___ SOURCE MATERIAL

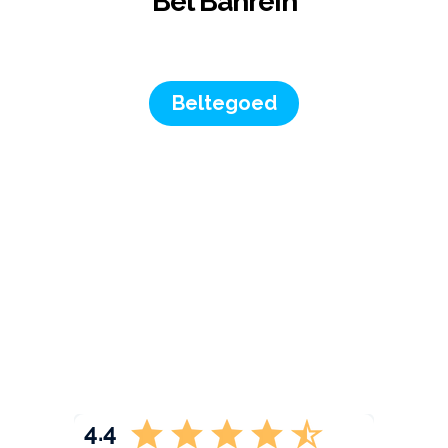
Bel Bahrein
Beltegoed
4.4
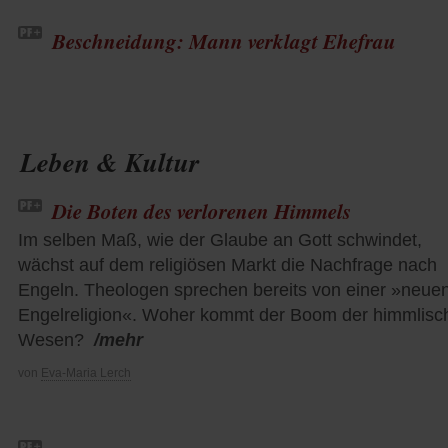
Beschneidung: Mann verklagt Ehefrau
Leben & Kultur
Die Boten des verlorenen Himmels
Im selben Maß, wie der Glaube an Gott schwindet,
wächst auf dem religiösen Markt die Nachfrage nach
Engeln. Theologen sprechen bereits von einer »neue
Engelreligion«. Woher kommt der Boom der himmlisc
Wesen?
/mehr
von
Eva-Maria Lerch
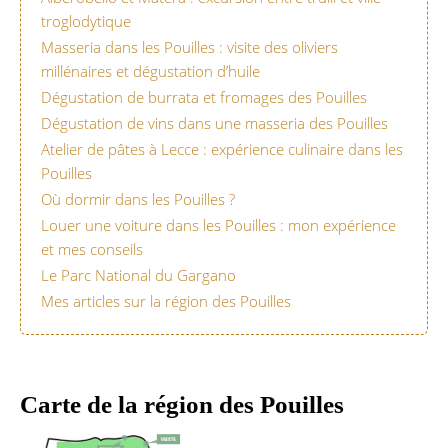
troglodytique
Masseria dans les Pouilles : visite des oliviers
millénaires et dégustation d’huile
Dégustation de burrata et fromages des Pouilles
Dégustation de vins dans une masseria des Pouilles
Atelier de pâtes à Lecce : expérience culinaire dans les
Pouilles
Où dormir dans les Pouilles ?
Louer une voiture dans les Pouilles : mon expérience
et mes conseils
Le Parc National du Gargano
Mes articles sur la région des Pouilles
Carte de la région des Pouilles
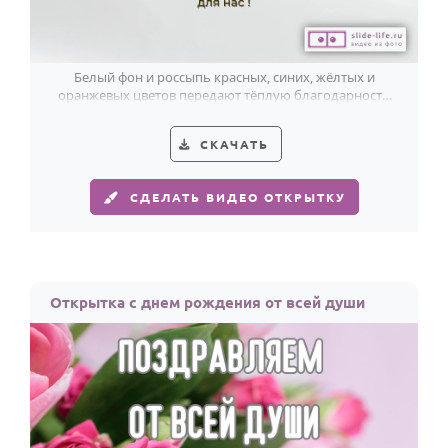
Белый фон и россыпь красных, синих, жёлтых и
оранжевых цветов передают тёплую благодарность
учителю в день рождения.
СКАЧАТЬ
СДЕЛАТЬ ВИДЕО ОТКРЫТКУ
Открытка с днем рождения от всей души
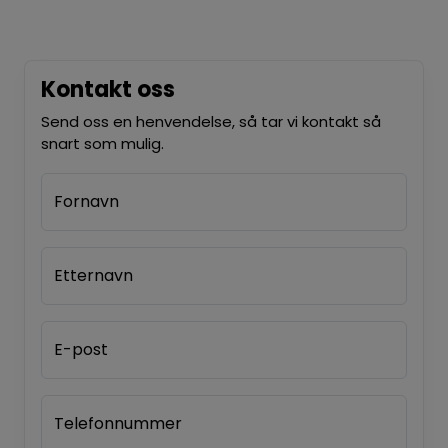
Kontakt oss
Send oss en henvendelse, så tar vi kontakt så
snart som mulig.
Fornavn
Etternavn
E-post
Telefonnummer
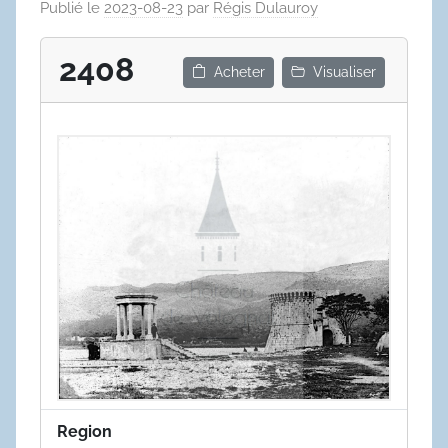
Publié le
2023-08-23
par
Régis Dulauroy
2408
Acheter
Visualiser
Region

______

TO-DO ITEM: Copy each line containing the word "рождения" from the data.

EXERCISE OUTPUT:
учителю в день рождения.
Открытка с днем рождения от всей души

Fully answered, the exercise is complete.